Transfer Factor Institute

What Is Transfer Factor?

Transfer factor molecules function as a highly effective immune messaging system made up of small protein chains and other related compounds. Transfer factors occur in white blood cells of humans and animals. When foreign organisms are encountered by select immune cells they produce transfer factors specific to the invading organism. These transfer factors are then passed along to other immune cells "passing the message" of a foreign organism and the characteristics of the organism. Current research indicates that these immune compounds are identical from one species to another. Thus making it possible for transfer factors from cows and chickens to be beneficial in human health.

Transfer factors are designed by nature to transfer critical immune information. These compounds are most prevalent in colostrum and egg yolks. Through these two sources, all animals are given temporary immunity to all of the organisms to which their mothers have been exposed. This allows the young animal some protection until its immune system is more fully developed. Likewise, this temporary protection can be utilized by humans of any age.

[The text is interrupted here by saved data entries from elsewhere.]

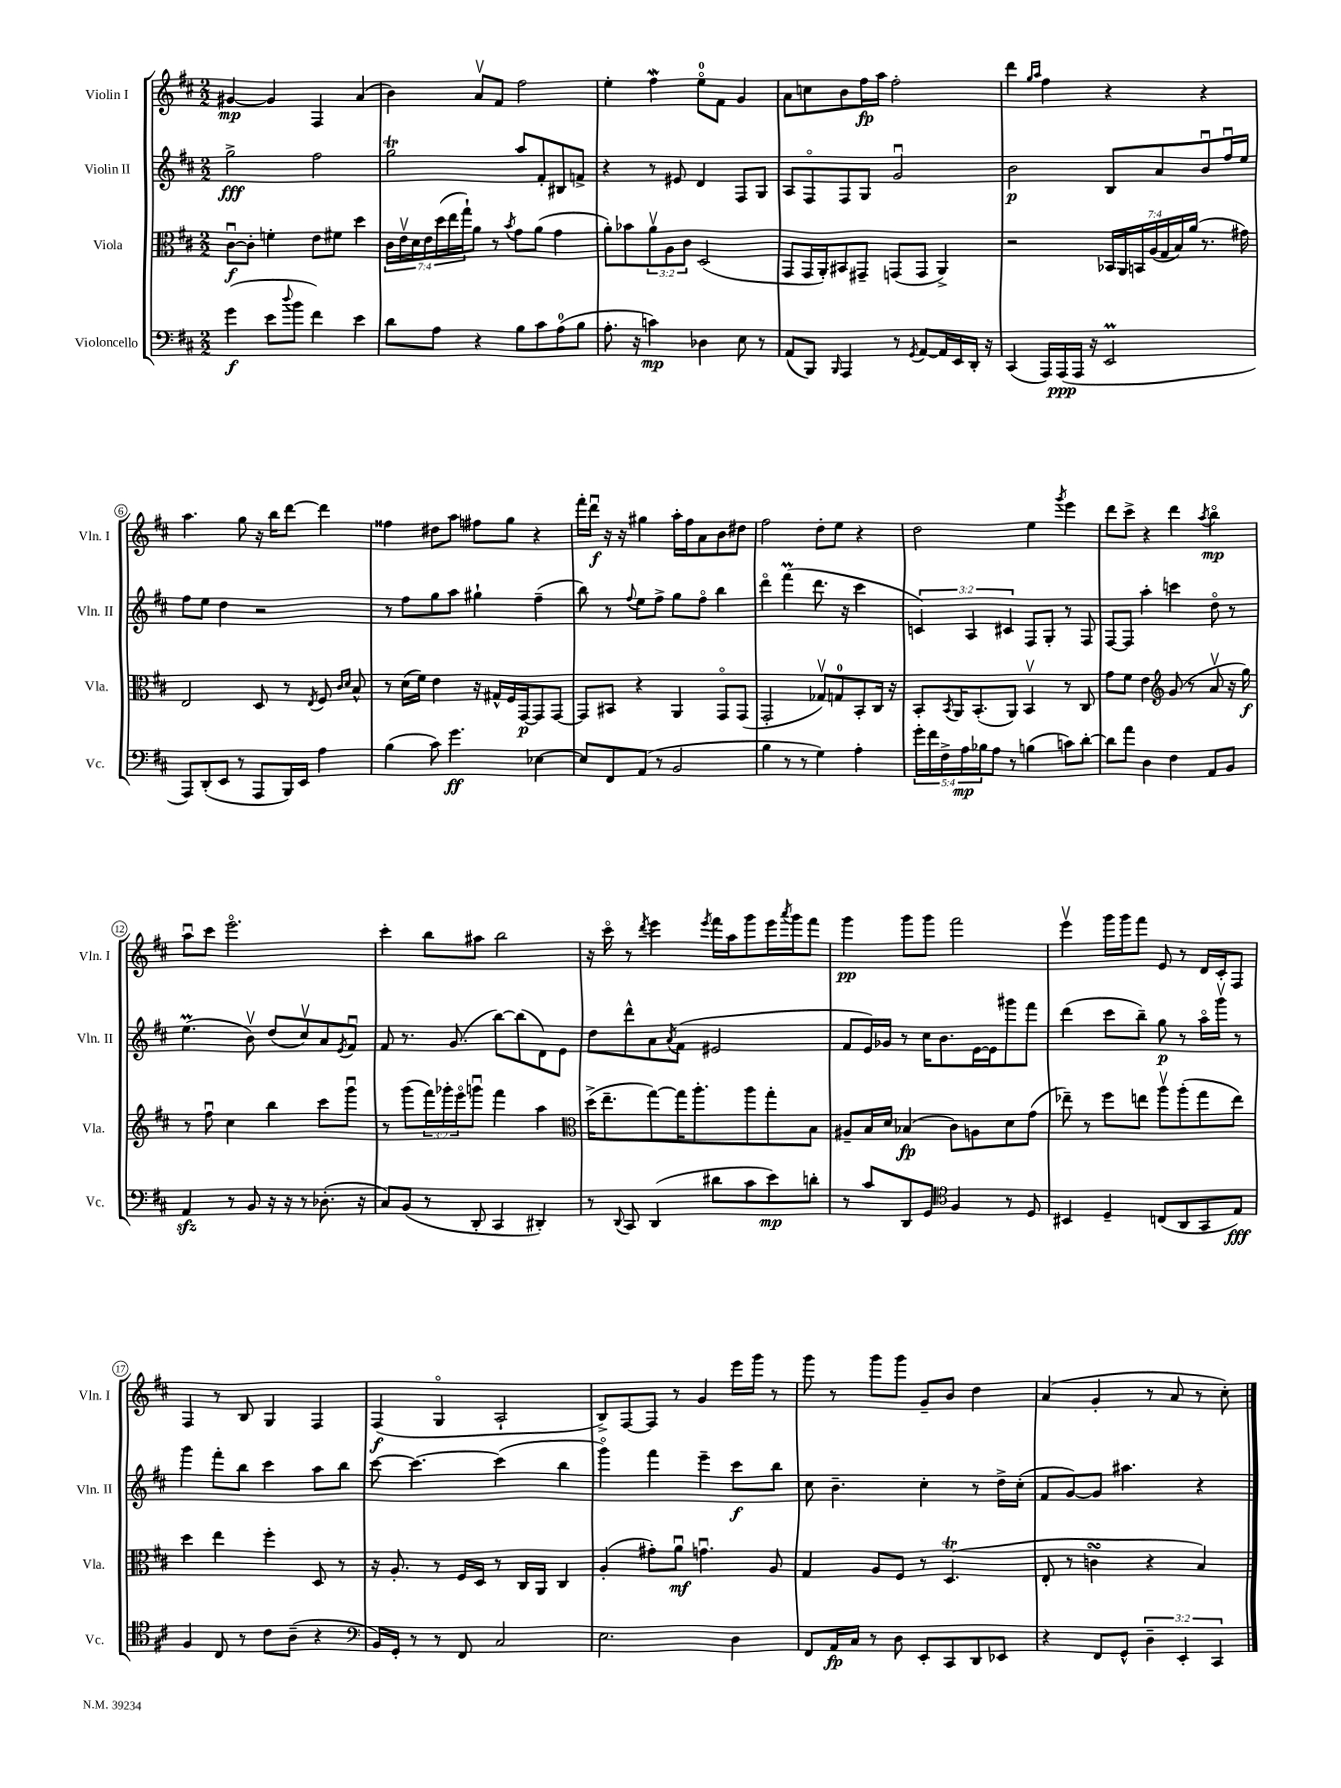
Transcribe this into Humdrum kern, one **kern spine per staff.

**kern	**dynam	**kern	**dynam	**kern	**dynam	**kern	**dynam
*part4	*part4	*part3	*part3	*part2	*part2	*part1	*part1
*staff4	*staff4	*staff3	*staff3	*staff2	*staff2	*staff1	*staff1
*I"Violoncello	*	*I"Viola	*	*I"Violin II	*	*I"Violin I	*
*I'Vc.	*	*I'Vla.	*	*I'Vln. II	*	*I'Vln. I	*
*clefF4	*	*clefC3	*	*clefG2	*	*clefG2	*
*k[f#c#]	*	*k[f#c#]	*	*k[f#c#]	*	*k[f#c#]	*
*M2/2	*	*M2/2	*	*M2/2	*	*M2/2	*
=1	=1	=1	=1	=1	=1	=1	=1
(4g\	f	[8c#u\L	f	2gg^\	fff	[4g#X/	mp
.	.	8c#'\J]	.	.	.	.	.
8e\L	.	4fn'\	.	.	.	4g#/]	.
8qqdd/	.	.	.	.	.	.	.
8b\J	.	.	.	.	.	.	.
4f#\)	.	8e\L	.	2ff#\	.	4F#/	.
.	.	8f#X\J	.	.	.	.	.
4e\	.	4dd\	.	.	.	(4a/	.
=2	=2	=2	=2	=2	=2	=2	=2
8d\L	.	28c#\LL	.	2ggT\	.	4b\)	.
.	.	28ev\	.	.	.	.	.
.	.	28d\	.	.	.	.	.
.	.	28e\	.	.	.	.	.
8A\J	.	.	.	.	.	.	.
.	.	(28dd\	.	.	.	.	.
.	.	28ee\	.	.	.	.	.
.	.	28gg`\J)	.	.	.	.	.
4r	.	8a\J	.	.	.	8av/L	.
.	.	8r	.	.	.	8f#/J	.
.	.	8qb/	.	.	.	.	.
8B\L	.	8g\L	.	8aa/L	.	2ff#\	.
8c#\	.	(8a\J	.	8f#'/	.	.	.
(8A\	.	4g\	.	8B#X/	.	.	.
8B\J	.	.	.	8fn^/J	.	.	.
=3	=3	=3	=3	=3	=3	=3	=3
8.A'\	.	8a'\L)	.	4r	.	4ee'\	.
.	.	8b-X\	.	.	.	.	.
16r	.	.	.	.	.	.	.
4cn\)	mp	12av\	.	8r	.	4ff#W\	.
.	.	12A\	.	.	.	.	.
.	.	.	.	8e#X/	.	.	.
.	.	12c#\J	.	.	.	.	.
4D-X\	.	(2D/	.	4d/	.	8ee\L	.
.	.	.	.	.	.	8f#\J	.
8E\	.	.	.	8F#/L	.	4g/	.
8r	.	.	.	8G/J	.	.	.
=4	=4	=4	=4	=4	=4	=4	=4
(8AA/L	.	8GG/L	.	8A/L	.	8a\L	.
8BBB/J)	.	16GG/L	.	8F#/	.	8ccn\	.
.	.	16AA'/J)	.	.	.	.	.
16qqBBB/	.	.	.	.	.	.	.
4AAA/	.	8BB#X/	.	8F#/	.	8b\	.
.	.	8GG#X~/J	.	8G/J	.	16ff#\L	fp
.	.	.	.	.	.	16aa\JJ	.
8r	.	(8GGn/L	.	2gu/	.	2ff#'\	.
8qGG/	.	.	.	.	.	.	.
[8AA/L	.	8GG/J	.	.	.	.	.
16AA/L]	.	4AA^/)	.	.	.	.	.
16EE/	.	.	.	.	.	.	.
16DD'/JJ	.	.	.	.	.	.	.
16r	.	.	.	.	.	.	.
=5	=5	=5	=5	=5	=5	=5	=5
(4CC#/	.	2r	.	2b\	p	4ddd\	.
.	.	.	.	.	.	16qqgg/LL	.
.	.	.	.	.	.	16qqaa/JJ	.
16AAA/LL)	.	.	.	.	.	4ff#\	.
(16AAA/	ppp	.	.	.	.	.	.
16AAA/JJ	.	.	.	.	.	.	.
16r	.	.	.	.	.	.	.
2EEM/	.	28BB-X/LL	.	8B/L	.	4r	.
.	.	28AA/	.	.	.	.	.
.	.	28BBn/	.	.	.	.	.
.	.	(28A/	.	.	.	.	.
.	.	.	.	8a/	.	.	.
.	.	28G/	.	.	.	.	.
.	.	28B/)	.	.	.	.	.
.	.	(28a/JJ	.	.	.	.	.
.	.	8.r	.	8bu/	.	4r	.
.	.	.	.	16ff#u/L	.	.	.
.	.	16g#X\)	.	16ee/JJ	.	.	.
!!LO:LB:g=z
=6	=6	=6	=6	=6	=6	=6	=6
8AAA/L)	.	2E/	.	8ff#\L	.	4.aa\	.
(8DD'/	.	.	.	8ee\J	.	.	.
8EE/J	.	.	.	4dd\	.	.	.
8r	.	.	.	.	.	8gg\	.
8AAA/L	.	8D/	.	2r	.	16r	.
.	.	.	.	.	.	16bb\KL	.
16BBB/L)	.	8r	.	.	.	[8ddd\J	.
16EE/JJ	.	.	.	.	.	.	.
.	.	8qE/	.	.	.	.	.
4A\	.	8F#/	.	.	.	4ddd\]	.
.	.	16qqc#/LL	.	.	.	.	.
.	.	16qqd/JJ	.	.	.	.	.
.	.	8B^^/	.	.	.	.	.
=7	=7	=7	=7	=7	=7	=7	=7
(4B\	.	8r	.	8r	.	4ff##X\	.
.	.	(16d\LL	.	8ff#\L	.	.	.
.	.	16f#\JJ)	.	.	.	.	.
8c#\)	.	4e\	.	8gg\	.	8dd#X\L	.
4.g\	ff	.	.	8aa\J	.	8aa\J	.
.	.	16r	.	4gg#X`\	.	8ff#X\L	.
.	.	16G#X^^/LL	.	.	.	.	.
.	.	16F#/	.	.	.	8gg\J	.
.	.	[16GG/J	p	.	.	.	.
[4E-X\	.	8GG/]	.	(4ff#~\	.	4r	.
.	.	[8GG/J	.	.	.	.	.
=8	=8	=8	=8	=8	=8	=8	=8
8E-/L]	.	8GG/L]	.	8bb\)	.	16fff#'\LL	.
.	.	.	.	.	.	16dddu\JJ	f
8FF#/	.	8BB#X/J	.	8r	.	16r	.
.	.	.	.	.	.	16r	.
.	.	.	.	8qqff#/	.	.	.
(8AA/J	.	4r	.	8ee\L	.	4gg#X\	.
8r	.	.	.	8ff#^\J	.	.	.
2BB/	.	4AA/	.	8gg\L	.	16aa'\LL	.
.	.	.	.	.	.	16ff#\J	.
.	.	.	.	8ff#\J	.	8a\	.
.	.	8GG/L	.	4bb\	.	8b\	.
.	.	(8GG/J	.	.	.	8dd#X\J	.
=9	=9	=9	=9	=9	=9	=9	=9
4B\	.	2GG'/	.	4ddd\	.	2ff#\	.
8r	.	.	.	(4fff#m\	.	.	.
8r	.	.	.	.	.	.	.
4G\)	.	8G-Xv/L)	.	8.ddd\	.	8dd'\L	.
.	.	8Gn/	.	.	.	8ee\J	.
.	.	.	.	16r	.	.	.
4A'\	.	8BB'/	.	4ccc#\	.	4r	.
.	.	16C#/Jk	.	.	.	.	.
.	.	16r	.	.	.	.	.
=10	=10	=10	=10	=10	=10	=10	=10
20g'\LL	.	8BB'/L	.	6cn/)	.	2dd\	.
20f#\	.	.	.	.	.	.	.
20F#^\	.	.	.	.	.	.	.
.	.	8qBB/	.	.	.	.	.
.	.	16AA/K	.	.	.	.	.
20A\	mp	.	.	.	.	.	.
.	.	.	.	6A/	.	.	.
.	.	(8.BB'/	.	.	.	.	.
20B-X\J	.	.	.	.	.	.	.
8A\J	.	.	.	.	.	.	.
.	.	.	.	6c#X/	.	.	.
8r	.	8AA/J)	.	.	.	.	.
(4Bn\	.	4BBv/	.	8F#/L	.	4ee\	.
.	.	.	.	8G'/J	.	.	.
.	.	.	.	.	.	8qggg/	.
8cn\L)	.	8r	.	8r	.	4eee\	.
[8d'\J	.	8C#/	.	8F#/	.	.	.
=11	=11	=11	=11	=11	=11	=11	=11
8d\L]	.	8g\L	.	[8F#/L	.	8ddd\L	.
8a\J	.	8f#\J	.	8F#/J]	.	8ccc#^\J	.
4D\	.	4e\	.	4aa'\	.	4r	.
*	*	*clefG2	*	*	*	*	*
4F#\	.	(8g/	.	4cccn\	.	4ddd\	.
.	.	8r	.	.	.	.	.
.	.	.	.	.	.	8qaa/	.
8AA/L	.	8av/	.	8dd\	.	4bb\	mp
8BB/J	.	16r	.	8r	.	.	.
.	.	16gg\)	f	.	.	.	.
!!LO:LB:g=z
=12	=12	=12	=12	=12	=12	=12	=12
4AAzz/	.	8r	.	(4.eeM\	.	8aau\L	.
.	.	8ff#u\	.	.	.	8ccc#\J	.
8r	.	4cc#\	.	.	.	2.eee\	.
8BB/	.	.	.	8bv\)	.	.	.
16r	.	4bb\	.	(8dd/L	.	.	.
16r	.	.	.	.	.	.	.
8r	.	.	.	8cc#v/)	.	.	.
(8.D-X'\	.	8ccc#\L	.	8a/	.	.	.
.	.	.	.	8qe/	.	.	.
.	.	8gggu\J	.	8f#u/J	.	.	.
16r	.	.	.	.	.	.	.
=13	=13	=13	=13	=13	=13	=13	=13
8C#/L)	.	8r	.	8f#/	.	4ccc#'\	.
(8BB/J	.	(8ggg\L	.	8.r	.	.	.
8r	.	24fff#\L)	.	.	.	8bb\L	.
.	.	24ggg-X'\	.	.	.	.	.
.	.	.	.	(8.g/	.	.	.
.	.	24eee\J	.	.	.	.	.
8DD'/	.	8gggnu\J	.	.	.	8aa#X\J	.
4CC#/	.	4fff#\	.	[8bb\L)	.	2bb\	.
.	.	.	.	(8bb\]	.	.	.
4DD#X'/)	.	4aa\	.	8d\)	.	.	.
.	.	.	.	8e\J	.	.	.
=14	=14	=14	=14	=14	=14	=14	=14
*	*	*clefC3	*	*	*	*	*
8r	.	(16dd^\KL	.	8dd\L	.	16r	.
.	.	8.ee~\	.	.	.	16ccc#\	.
8qqDD/	.	.	.	.	.	.	.
8CC#/	.	.	.	8ddd^^\	.	8r	.
.	.	.	.	.	.	8qddd/	.
(4DD/	.	[8gg\)	.	8a\	.	4eee\	.
.	.	.	.	8qa/	.	.	.
.	.	16gg\K]	.	(8f#\J	.	.	.
.	.	8.aa'\	.	.	.	.	.
.	.	.	.	.	.	8qeee/	.
8d#X\L	.	.	.	2e#X/	.	16fff#\LL	.
.	.	.	.	.	.	16aa\J	.
8c#\	.	8aa\	.	.	.	8ggg\	.
8e\)	mp	8gg'\	.	.	.	16eee\L	.
.	.	.	.	.	.	8qaaa/	.
.	.	.	.	.	.	16ggg\J	.
8dn'\J	.	8B\J	.	.	.	8fff#\J	.
=15	=15	=15	=15	=15	=15	=15	=15
8r	.	8A#X~/L	.	8f#/L	.	4ggg\	pp
8c#/L	.	16B/L	.	16e/L)	.	.	.
.	.	16d/JJ	.	16g-X/JJ	.	.	.
8DD/	.	(4B-X/	fp	8r	.	8ggg\L	.
8GG/J	.	.	.	16cc#\KL	.	8ggg\J	.
.	.	.	.	8.b\	.	.	.
*clefC4	*	*	*	*	*	*	*
4F#/	.	8c#\L)	.	.	.	2fff#\	.
.	.	8An\	.	[16e\L	.	.	.
.	.	.	.	16e\J]	.	.	.
8r	.	8d\	.	8ggg#X\	.	.	.
8D/	.	(8g\J	.	8fff#\J	.	.	.
=16	=16	=16	=16	=16	=16	=16	=16
4BB#X/	.	8ee-X~\)	.	(4ddd\	.	4eeev\	.
.	.	8r	.	.	.	.	.
4D~/	.	8ff#\L	.	8ccc#\L	.	16ggg\LL	.
.	.	.	.	.	.	16ggg\J	.
.	.	8een\J	.	8bb~\J)	.	8fff#\J	.
(8Cn/L	.	8aav\L	.	8gg\	p	8e/	.
8AA/	.	(8aa'\	.	8r	.	8r	.
8GG/	.	8gg\	.	16aa\LL	.	16d/LL	.
.	.	.	.	16gggv\JJ	.	16c#'/J	.
8E/J)	fff	8ee\J)	.	8r	.	8F#/J	.
!!LO:LB:g=z
=17	=17	=17	=17	=17	=17	=17	=17
4F#/	.	4dd\	.	4ggg\	.	4F#/	.
8C#/	.	4ee\	.	8fff#'\L	.	8r	.
8r	.	.	.	8bb\J	.	8B/	.
8c#\L	.	4ff#'\	.	4ccc#\	.	4G/	.
(8A~\J	.	.	.	.	.	.	.
4r	.	8D/	.	8aa\L	.	4F#/	.
.	.	8r	.	8bb\J	.	.	.
=18	=18	=18	=18	=18	=18	=18	=18
*clefF4	*	*	*	*	*	*	*
16BB/LL)	.	16r	.	[8ccc#\	.	(4F#/	f
16GG'/JJ	.	8.A'/	.	.	.	.	.
8r	.	.	.	4.ccc#\_	.	.	.
8r	.	8r	.	.	.	4G/	.
8FF#/	.	16F#/LL	.	.	.	.	.
.	.	16D/JJ	.	.	.	.	.
2C#/	.	8r	.	(4ccc#\]	.	2A`/	.
.	.	16C#/LL	.	.	.	.	.
.	.	16AA/JJ	.	.	.	.	.
.	.	4C#/	.	4bb\	.	.	.
=19	=19	=19	=19	=19	=19	=19	=19
2.E\	.	(4A'/	.	4ggg\)	.	8B^/L)	.
.	.	.	.	.	.	[8F#/	.
.	.	8g#X'\L)	.	4fff#\	.	8F#/J]	.
.	.	8au\J	mf	.	.	8r	.
.	.	4.gnu\	.	4eee~\	.	4g/	.
4D\	.	.	.	8ccc#\L	f	16eee\LL	.
.	.	.	.	.	.	16ggg\JJ	.
.	.	8A/	.	8bb\J	.	8r	.
=20	=20	=20	=20	=20	=20	=20	=20
8FF#/L	.	4G/	.	8cc#\	.	8ggg\	.
16AA/L	fp	.	.	4.b~\	.	8r	.
16C#/JJ	.	.	.	.	.	.	.
8r	.	8A/L	.	.	.	8ggg\L	.
8D\	.	8F#/J	.	.	.	8ggg\J	.
8EE'/L	.	8r	.	4cc#'\	.	8g~/L	.
8CC#/	.	(4.DT/	.	.	.	8b/J	.
8DD/	.	.	.	8r	.	4dd\	.
8EE-X/J	.	.	.	16dd^\LL	.	.	.
.	.	.	.	(16cc#'\JJ	.	.	.
=21	=21	=21	=21	=21	=21	=21	=21
4r	.	8E'/	.	8f#/L	.	(4a/	.
.	.	8r	.	[8g/)	.	.	.
8FF#/L	.	4cnsSSs\	.	8g/J]	.	4g'/	.
8GG^^/J	.	.	.	4.aa#X\	.	.	.
6D~\	.	4r	.	.	.	8r	.
.	.	.	.	.	.	8a/	.
6EE'/	.	.	.	.	.	.	.
.	.	4B/)	.	4r	.	8r	.
6CC#/	.	.	.	.	.	.	.
.	.	.	.	.	.	8cc#'\)	.
==	==	==	==	==	==	==	==
*-	*-	*-	*-	*-	*-	*-	*-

How Does Transfer Factor Work?

Transfer factor is made up of three separate fractions that balance the immune system for a more effective immune response. The three fractions are the INDUCER, ANTIGEN SPECIFIC and SUPPRESSOR fractions. The inducer and antigen-specific fractions educate your naïve immune system about a present or potential danger and equip it with a plan of action. These fractions speed up the recognition of a threat, making the duration of an illness shorter, allowing your body to more quickly respond to similar health threats. Finally, the suppressor fraction is able to recognize the enemy’s defeat and then calm the immune system back to a normal level. Such effects may have particular importance in autoimmune disorders.
Unlike most immune supplements that only provide building blocks for proper immune function, transfer factor also provides immune intelligence. It is the immune information and education that helps to focus the immune system, keeping it on task and effective. 

When Was Transfer Factor Discovered?

Dr. H. Sherwood Lawrence discovered transfer factor in 1949. During the process of studying tuberculosis, he discovered an immune response could be transferred from a donor to a recipient through an injection of an extract of leukocytes. Further investigation led him to conclude that this immune extract must contain “factors” that made it possible to transfer the donor’s immunity to the recipient. He called these molecules “transfer factors.”

What Is The Most Commonly Used Form of Transfer Factor?

Transfer factor can be sourced from white blood cells isolated from a suitable donor, cloned lymphocytes grown in vitro, colostrum and egg yolks. Of these, the most promising commercial sources are colostrum of milk cows and eggs laid by hens.

What Is The Difference Between Polyvalent and “Specific/Targeted” Transfer Factor?

Standard transfer factor preparations are polyvalent, or balanced preparations with no one transfer factor predominating. Polyvalent transfer factor supplements provide a broad spectrum of immune support.

While a “specific” transfer factor preparation continues to offer polyvalent benefits, it also provides one set of transfer factors that are targeted against a specific condition. Specific or targeted transfer factors are obtained by exposing a non-mammalian source animal to at least one antigenic agent that will cause said source to elicit a T-cell mediated immune response.

Is Transfer Factor Safe? 

Transfer factors are natural molecules and have been safely used in supplement form for many years. Throughout the history of transfer factors use, there have been no reports of serious adverse reactions, even when clinically administered in excess or with normal doses given over many years.

Who Can Use Transfer Factor?

People of all ages can use transfer Factor. Transfer factor was, in fact, designed by nature for newborns. People wishing to give transfer factor to infants and children under age 12 should work closely with a medical professional on deciding what dose to take. Typically, children do well with doses half that of the adult/label dose. Infants would require somewhat less. While there is no known toxicity to transfer factor, picking doses for younger children and infants should be done with prudence.